--- Instructions ---
- 1) From the article on Nigeria's Electronic Money Transfer Levy, reproduce everything from "A levy on electronic" down to "stamp duties regime.".
- 2) In the article on Nigeria's Electronic Money Transfer Levy, what charge does the levy impose, and on transfers of what size?

The not-so-novel Electronic Money Transfer Levy under the Finance Act 2020

Friday 28 May 2021

Akinmade Ajibola

Bola Ajibola & Co, Lagos, Nigeria

akinajibola@bolaajibolaandco.com

A levy on electronic money transfers has been introduced in Nigeria by various amendments to its stamp duty regime. But questions and concerns have been raised as to whether these amendments are good law, particularly the rationale behind the Electronic Money Transfer Levy (EMTL), its scope, applicability and legality, and how it fits into the existing constitutional framework.[1]

Stamp duty is chargeable in Nigeria by virtue of section 3(1) of the Stamp Duties Act (SDA).[2]  On 14 January 2020, the Finance Act 2019 introduced amendments to the SDA to make it apply to ‘electronic receipts’. The following year, the Finance Act 2020 further amended the 2019 Act and introduced the Electronic Money Transfer Levy (EMTL) into the stamp duties regime.  

Electronic Money Transfer Levy under the Finance Act 2020

Most notable amongst the changes implemented by the Finance Act 2020 was the provision that effectively isolated the tax chargeable for electronic transactions and created the new tax: the EMTL (Section 48 of the Finance Act 2020 amended the SDA by inserting a new Section 89A). The new Section 89A provides:

  1. There is imposed a levy, to be referred to as the Electronic Money Transfer Levy, on electronic receipts or electronic transfer for money deposited in any deposit money bank or financial institution, on any type of account, to be accounted for and expressed to be received by the person to whom the transfer or deposit is made;
  2. The levy shall be imposed as a singular and one-off charge of N50 on electronic receipts or electronic transfer in the sum of N10,000.00 or more;
  3. The Minister of Finance shall, subject to the approval of the National Assembly, make regulations for the impositions, administration, collection and remittance of the Levy;
  4. Notwithstanding any formula that may be prescribed by any other law, the revenue accruing by virtue of the operation of this section, shall, on the basis of derivation, be distributed as follows - (a) 15 per cent to the Federal Government and the Federal Capital Territory, Abuja; and (b) 85 per cent to the state governments.

--- The data ---
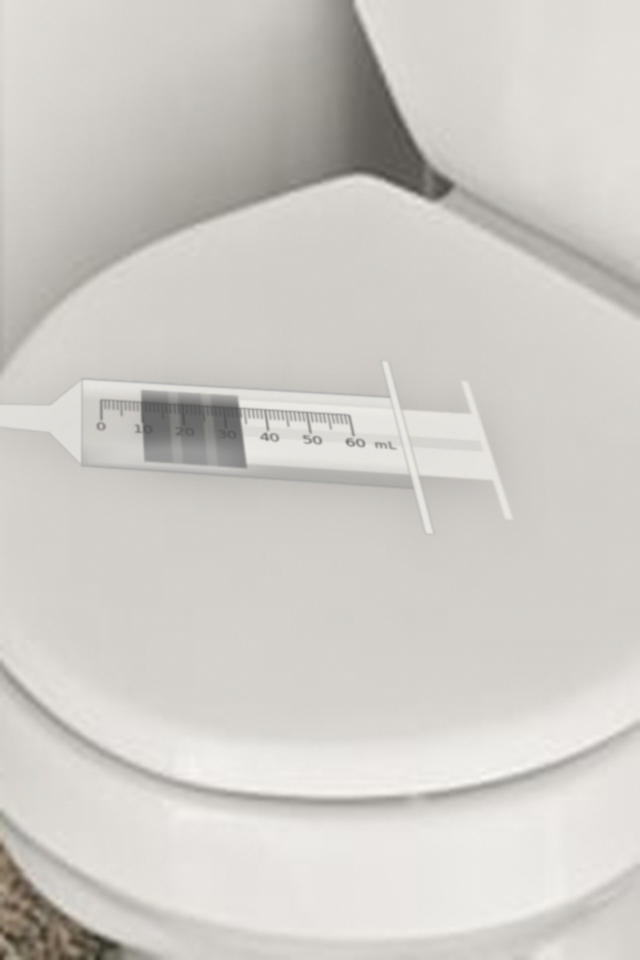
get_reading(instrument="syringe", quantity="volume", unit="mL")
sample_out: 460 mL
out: 10 mL
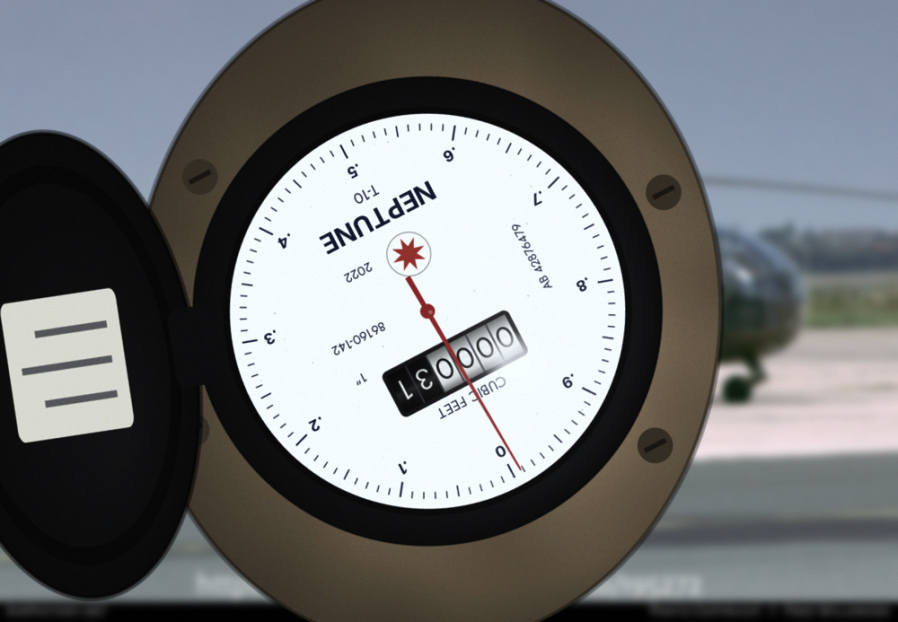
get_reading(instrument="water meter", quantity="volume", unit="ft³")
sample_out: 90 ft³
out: 30.99 ft³
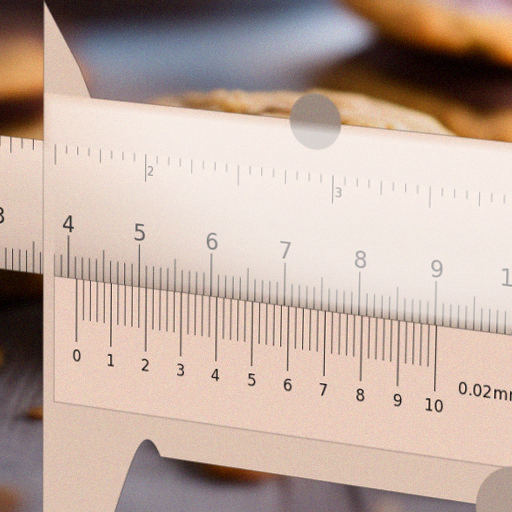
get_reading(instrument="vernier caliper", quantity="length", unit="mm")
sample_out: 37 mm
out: 41.2 mm
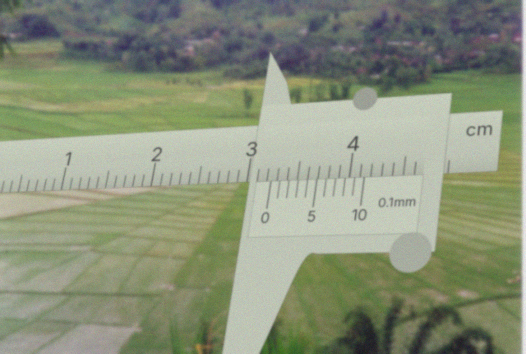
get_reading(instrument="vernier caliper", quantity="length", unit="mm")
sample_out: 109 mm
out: 32.4 mm
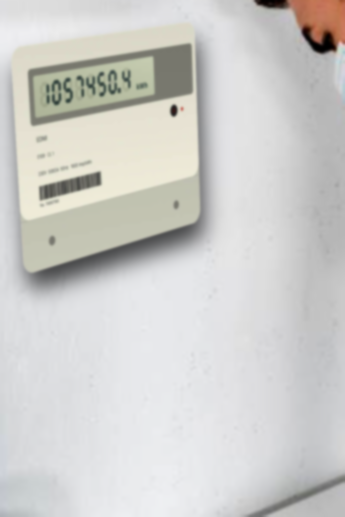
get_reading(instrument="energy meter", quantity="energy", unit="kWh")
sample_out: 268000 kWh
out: 1057450.4 kWh
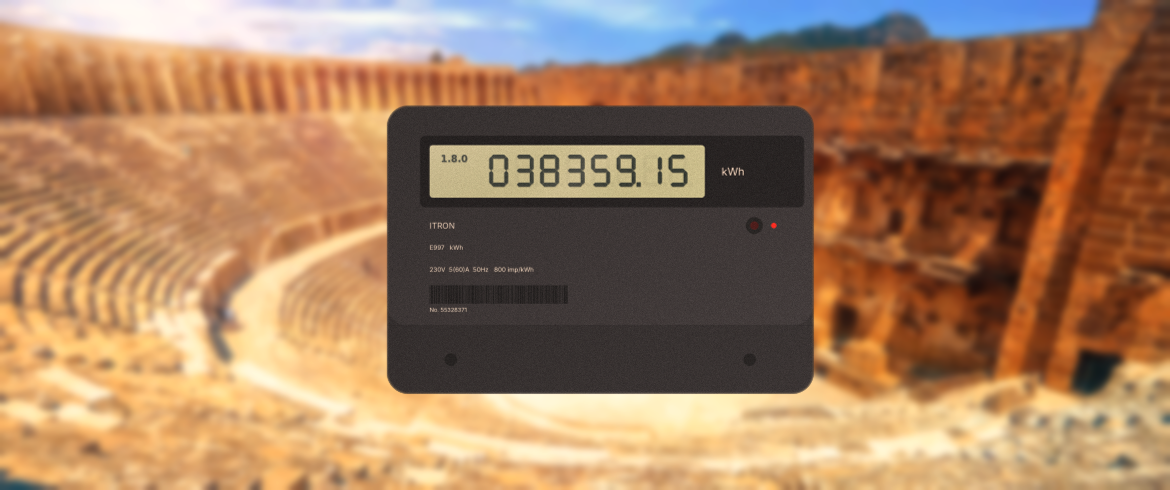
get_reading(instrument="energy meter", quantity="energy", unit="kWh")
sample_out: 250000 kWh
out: 38359.15 kWh
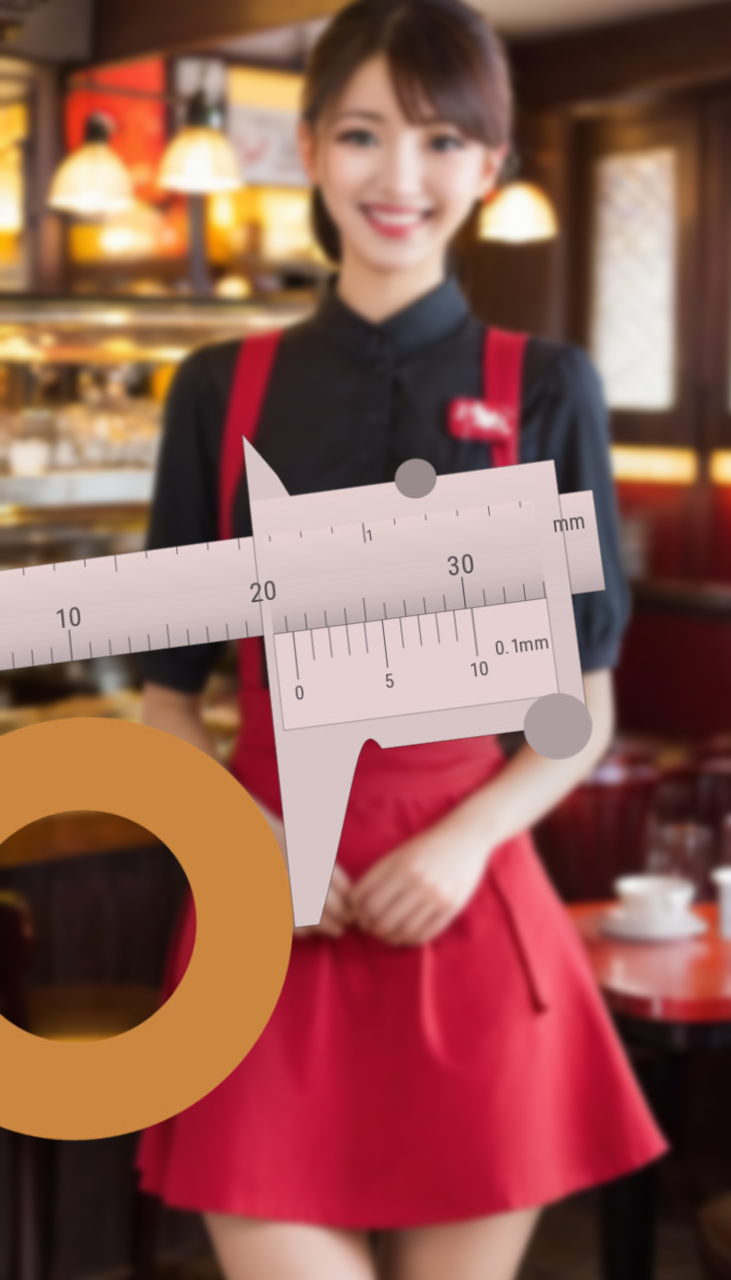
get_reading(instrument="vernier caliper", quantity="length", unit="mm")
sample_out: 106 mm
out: 21.3 mm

--- Answers to the problems ---
- 1)
A levy on electronic money transfers has been introduced in Nigeria by various amendments to its stamp duty regime. But questions and concerns have been raised as to whether these amendments are good law, particularly the rationale behind the Electronic Money Transfer Levy (EMTL), its scope, applicability and legality, and how it fits into the existing constitutional framework.[1]

Stamp duty is chargeable in Nigeria by virtue of section 3(1) of the Stamp Duties Act (SDA).[2]  On 14 January 2020, the Finance Act 2019 introduced amendments to the SDA to make it apply to ‘electronic receipts’. The following year, the Finance Act 2020 further amended the 2019 Act and introduced the Electronic Money Transfer Levy (EMTL) into the stamp duties regime.

- 2) A single, one-off charge of N50 on electronic receipts or transfers of N10,000.00 or more.